**Task to carry out**
Retype the passage below on the history of Hangzhou's radio broadcasting, word for word and in full.

**Page excerpt**
———
In August 1960, the editorial department of Hangzhou Radio was merged into the Hangzhou Daily, which created a radio news editing team to supply articles for broadcast. In March 1961, the station suspended operations.

On May 1, 1984, Hangzhou People's Radio officially resumed broadcasting with two sets of programmes on medium wave and FM. In June 1992, the FM stereo frequency was renamed West Lake Sound Radio and formally launched on September 20 of that year. In October 1993, Hangzhou Economic Sound Radio (later renamed Traffic and Economy Radio) began broadcasting.

In 1998, Hangzhou People's Broadcasting Station (HPRS) standardised its call signs across three programmes: HPRS, HPRS Voice of the West Lake (WLH), and HPRS Voice of the Economy (VOE). Under a reform of the Broadcasting Bureau, which implemented a "channel and frequency management system under bureau leadership", the independent establishment of Hangzhou People's Broadcasting Station was abolished.

The station was originally located at No. 86 Moganshan Road, Gongshu District, Hangzhou. In January 2010, it relocated to the Broadcasting Center Building at No. 888 Zhijiang Road, Shangcheng District.
———
(Transcribed page contents)
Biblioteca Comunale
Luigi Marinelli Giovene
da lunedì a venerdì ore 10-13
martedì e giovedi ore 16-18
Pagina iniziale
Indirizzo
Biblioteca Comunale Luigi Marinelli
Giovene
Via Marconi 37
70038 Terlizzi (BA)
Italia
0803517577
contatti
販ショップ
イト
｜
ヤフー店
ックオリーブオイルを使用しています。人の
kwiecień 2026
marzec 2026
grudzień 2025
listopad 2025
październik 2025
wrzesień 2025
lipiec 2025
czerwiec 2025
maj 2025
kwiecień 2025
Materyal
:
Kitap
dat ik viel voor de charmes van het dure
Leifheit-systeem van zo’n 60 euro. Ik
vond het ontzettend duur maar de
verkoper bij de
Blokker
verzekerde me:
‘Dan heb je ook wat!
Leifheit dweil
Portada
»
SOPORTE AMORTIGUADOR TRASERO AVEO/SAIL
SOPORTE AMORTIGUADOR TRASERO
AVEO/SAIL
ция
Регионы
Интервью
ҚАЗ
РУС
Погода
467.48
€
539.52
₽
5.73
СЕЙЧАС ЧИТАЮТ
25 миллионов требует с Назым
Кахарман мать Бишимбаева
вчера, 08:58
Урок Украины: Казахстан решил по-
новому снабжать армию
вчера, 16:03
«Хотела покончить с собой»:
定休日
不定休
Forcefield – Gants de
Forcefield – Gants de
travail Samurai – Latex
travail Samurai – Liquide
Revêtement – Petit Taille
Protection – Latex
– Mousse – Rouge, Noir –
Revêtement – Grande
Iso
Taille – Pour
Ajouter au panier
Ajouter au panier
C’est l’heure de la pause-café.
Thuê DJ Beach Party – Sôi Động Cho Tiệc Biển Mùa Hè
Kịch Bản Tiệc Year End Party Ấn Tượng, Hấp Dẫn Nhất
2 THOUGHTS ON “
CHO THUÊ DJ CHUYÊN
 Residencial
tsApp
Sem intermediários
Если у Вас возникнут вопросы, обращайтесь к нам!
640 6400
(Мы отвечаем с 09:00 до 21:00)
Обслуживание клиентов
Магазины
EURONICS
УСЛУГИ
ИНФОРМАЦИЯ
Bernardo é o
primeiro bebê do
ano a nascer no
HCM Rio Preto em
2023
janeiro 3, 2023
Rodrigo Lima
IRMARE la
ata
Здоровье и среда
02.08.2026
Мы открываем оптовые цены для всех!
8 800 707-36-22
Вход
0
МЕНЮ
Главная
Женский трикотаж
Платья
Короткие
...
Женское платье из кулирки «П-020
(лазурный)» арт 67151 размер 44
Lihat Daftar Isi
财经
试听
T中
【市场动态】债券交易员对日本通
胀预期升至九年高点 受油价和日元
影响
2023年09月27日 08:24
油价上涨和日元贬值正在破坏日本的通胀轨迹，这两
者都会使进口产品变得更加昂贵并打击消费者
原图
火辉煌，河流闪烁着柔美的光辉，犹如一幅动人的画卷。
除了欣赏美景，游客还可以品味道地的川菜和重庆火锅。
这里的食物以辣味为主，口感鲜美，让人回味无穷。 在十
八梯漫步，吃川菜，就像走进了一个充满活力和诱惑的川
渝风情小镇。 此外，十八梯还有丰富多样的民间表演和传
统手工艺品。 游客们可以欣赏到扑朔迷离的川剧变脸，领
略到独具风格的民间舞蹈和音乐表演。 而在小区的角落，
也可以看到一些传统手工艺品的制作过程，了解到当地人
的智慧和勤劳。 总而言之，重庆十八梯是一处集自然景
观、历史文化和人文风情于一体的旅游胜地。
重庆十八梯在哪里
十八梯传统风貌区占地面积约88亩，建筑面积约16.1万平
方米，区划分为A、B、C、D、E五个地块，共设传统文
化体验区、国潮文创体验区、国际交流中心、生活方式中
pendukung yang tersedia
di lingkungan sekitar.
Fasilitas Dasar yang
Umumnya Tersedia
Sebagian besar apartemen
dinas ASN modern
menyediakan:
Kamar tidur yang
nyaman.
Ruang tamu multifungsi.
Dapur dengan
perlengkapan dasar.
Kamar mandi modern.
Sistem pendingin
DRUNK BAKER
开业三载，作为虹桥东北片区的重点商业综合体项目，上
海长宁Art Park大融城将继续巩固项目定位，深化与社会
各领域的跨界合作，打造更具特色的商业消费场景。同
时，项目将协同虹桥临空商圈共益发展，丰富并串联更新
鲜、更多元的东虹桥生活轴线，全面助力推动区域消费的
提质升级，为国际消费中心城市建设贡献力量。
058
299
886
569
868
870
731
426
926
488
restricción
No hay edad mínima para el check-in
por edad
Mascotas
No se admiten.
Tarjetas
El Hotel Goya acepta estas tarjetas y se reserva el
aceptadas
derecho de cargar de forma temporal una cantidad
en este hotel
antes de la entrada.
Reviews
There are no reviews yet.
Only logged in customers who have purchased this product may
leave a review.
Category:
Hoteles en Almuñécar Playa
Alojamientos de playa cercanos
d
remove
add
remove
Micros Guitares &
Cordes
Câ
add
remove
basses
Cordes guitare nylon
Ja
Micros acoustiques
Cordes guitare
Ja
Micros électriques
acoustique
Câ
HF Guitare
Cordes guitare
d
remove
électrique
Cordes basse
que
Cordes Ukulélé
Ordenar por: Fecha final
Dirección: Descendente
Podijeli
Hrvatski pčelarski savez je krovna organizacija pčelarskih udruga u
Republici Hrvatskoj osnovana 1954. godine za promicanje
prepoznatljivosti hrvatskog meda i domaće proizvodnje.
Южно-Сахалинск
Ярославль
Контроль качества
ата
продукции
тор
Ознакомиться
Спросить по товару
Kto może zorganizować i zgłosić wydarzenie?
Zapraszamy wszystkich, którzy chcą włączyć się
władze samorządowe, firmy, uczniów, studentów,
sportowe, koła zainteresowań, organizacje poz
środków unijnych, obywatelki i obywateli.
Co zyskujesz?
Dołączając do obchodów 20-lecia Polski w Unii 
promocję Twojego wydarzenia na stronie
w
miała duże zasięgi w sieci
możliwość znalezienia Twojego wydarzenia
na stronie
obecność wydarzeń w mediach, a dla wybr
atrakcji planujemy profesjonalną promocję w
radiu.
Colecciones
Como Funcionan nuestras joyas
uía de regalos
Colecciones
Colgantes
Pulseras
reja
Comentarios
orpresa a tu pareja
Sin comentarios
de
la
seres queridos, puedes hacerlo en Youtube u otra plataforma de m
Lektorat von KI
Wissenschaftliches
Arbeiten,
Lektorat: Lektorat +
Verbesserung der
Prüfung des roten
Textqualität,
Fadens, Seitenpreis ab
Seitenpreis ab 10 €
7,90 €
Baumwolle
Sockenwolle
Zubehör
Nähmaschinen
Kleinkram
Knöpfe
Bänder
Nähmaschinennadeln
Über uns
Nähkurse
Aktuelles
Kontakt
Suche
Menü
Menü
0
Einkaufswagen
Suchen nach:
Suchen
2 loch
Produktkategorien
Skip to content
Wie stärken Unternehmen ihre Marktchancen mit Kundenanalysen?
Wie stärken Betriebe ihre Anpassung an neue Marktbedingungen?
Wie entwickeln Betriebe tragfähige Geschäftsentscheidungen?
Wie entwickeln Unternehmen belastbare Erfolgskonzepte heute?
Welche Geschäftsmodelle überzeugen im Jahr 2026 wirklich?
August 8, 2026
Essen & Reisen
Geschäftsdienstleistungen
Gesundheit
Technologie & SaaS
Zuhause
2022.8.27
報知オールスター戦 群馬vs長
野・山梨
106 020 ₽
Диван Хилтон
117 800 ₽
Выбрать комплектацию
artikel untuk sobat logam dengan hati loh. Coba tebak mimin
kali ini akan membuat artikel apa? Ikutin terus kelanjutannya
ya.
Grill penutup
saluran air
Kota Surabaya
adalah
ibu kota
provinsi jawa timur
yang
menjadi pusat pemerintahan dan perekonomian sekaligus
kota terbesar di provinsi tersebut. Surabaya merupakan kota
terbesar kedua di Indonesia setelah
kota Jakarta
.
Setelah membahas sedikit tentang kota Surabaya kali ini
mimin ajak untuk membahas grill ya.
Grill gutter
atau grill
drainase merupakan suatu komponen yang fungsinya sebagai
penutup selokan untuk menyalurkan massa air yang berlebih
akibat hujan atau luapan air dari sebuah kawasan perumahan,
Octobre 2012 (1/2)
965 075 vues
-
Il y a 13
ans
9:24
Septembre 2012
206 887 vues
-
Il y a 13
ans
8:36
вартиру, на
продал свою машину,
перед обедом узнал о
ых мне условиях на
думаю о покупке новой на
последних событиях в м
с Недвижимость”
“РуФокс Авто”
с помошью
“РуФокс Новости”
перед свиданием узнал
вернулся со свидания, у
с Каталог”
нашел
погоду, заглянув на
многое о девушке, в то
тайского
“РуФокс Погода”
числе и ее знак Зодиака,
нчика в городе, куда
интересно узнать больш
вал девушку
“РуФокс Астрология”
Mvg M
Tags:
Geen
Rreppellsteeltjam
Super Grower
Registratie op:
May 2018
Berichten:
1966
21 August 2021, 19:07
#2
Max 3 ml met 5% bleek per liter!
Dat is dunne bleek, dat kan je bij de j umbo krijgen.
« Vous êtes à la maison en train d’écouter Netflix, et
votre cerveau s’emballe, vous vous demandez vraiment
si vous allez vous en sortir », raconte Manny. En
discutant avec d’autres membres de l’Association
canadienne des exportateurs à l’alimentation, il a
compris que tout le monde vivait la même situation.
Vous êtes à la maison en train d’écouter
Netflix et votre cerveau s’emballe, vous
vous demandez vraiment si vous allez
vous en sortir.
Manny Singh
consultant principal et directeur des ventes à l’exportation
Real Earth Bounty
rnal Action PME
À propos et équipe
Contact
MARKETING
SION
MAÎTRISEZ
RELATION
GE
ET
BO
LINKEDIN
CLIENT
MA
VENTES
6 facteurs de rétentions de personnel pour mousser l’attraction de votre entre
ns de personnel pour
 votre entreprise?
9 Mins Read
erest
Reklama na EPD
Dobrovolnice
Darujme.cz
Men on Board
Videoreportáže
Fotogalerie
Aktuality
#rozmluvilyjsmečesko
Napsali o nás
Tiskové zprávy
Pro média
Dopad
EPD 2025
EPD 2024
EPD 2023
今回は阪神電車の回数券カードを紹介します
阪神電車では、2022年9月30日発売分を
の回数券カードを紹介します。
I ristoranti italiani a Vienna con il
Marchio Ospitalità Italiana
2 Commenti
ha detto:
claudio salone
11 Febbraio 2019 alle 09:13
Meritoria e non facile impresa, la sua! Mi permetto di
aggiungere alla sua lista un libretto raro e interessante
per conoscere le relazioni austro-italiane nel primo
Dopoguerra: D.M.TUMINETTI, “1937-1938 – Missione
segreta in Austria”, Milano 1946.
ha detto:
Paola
———
**Answer for the task**
In August 1960, the editorial department of Hangzhou Radio was merged into the Hangzhou Daily, which created a radio news editing team to supply articles for broadcast. In March 1961, the station suspended operations.

On May 1, 1984, Hangzhou People's Radio officially resumed broadcasting with two sets of programmes on medium wave and FM. In June 1992, the FM stereo frequency was renamed West Lake Sound Radio and formally launched on September 20 of that year. In October 1993, Hangzhou Economic Sound Radio (later renamed Traffic and Economy Radio) began broadcasting.

In 1998, Hangzhou People's Broadcasting Station (HPRS) standardised its call signs across three programmes: HPRS, HPRS Voice of the West Lake (WLH), and HPRS Voice of the Economy (VOE). Under a reform of the Broadcasting Bureau, which implemented a "channel and frequency management system under bureau leadership", the independent establishment of Hangzhou People's Broadcasting Station was abolished.

The station was originally located at No. 86 Moganshan Road, Gongshu District, Hangzhou. In January 2010, it relocated to the Broadcasting Center Building at No. 888 Zhijiang Road, Shangcheng District.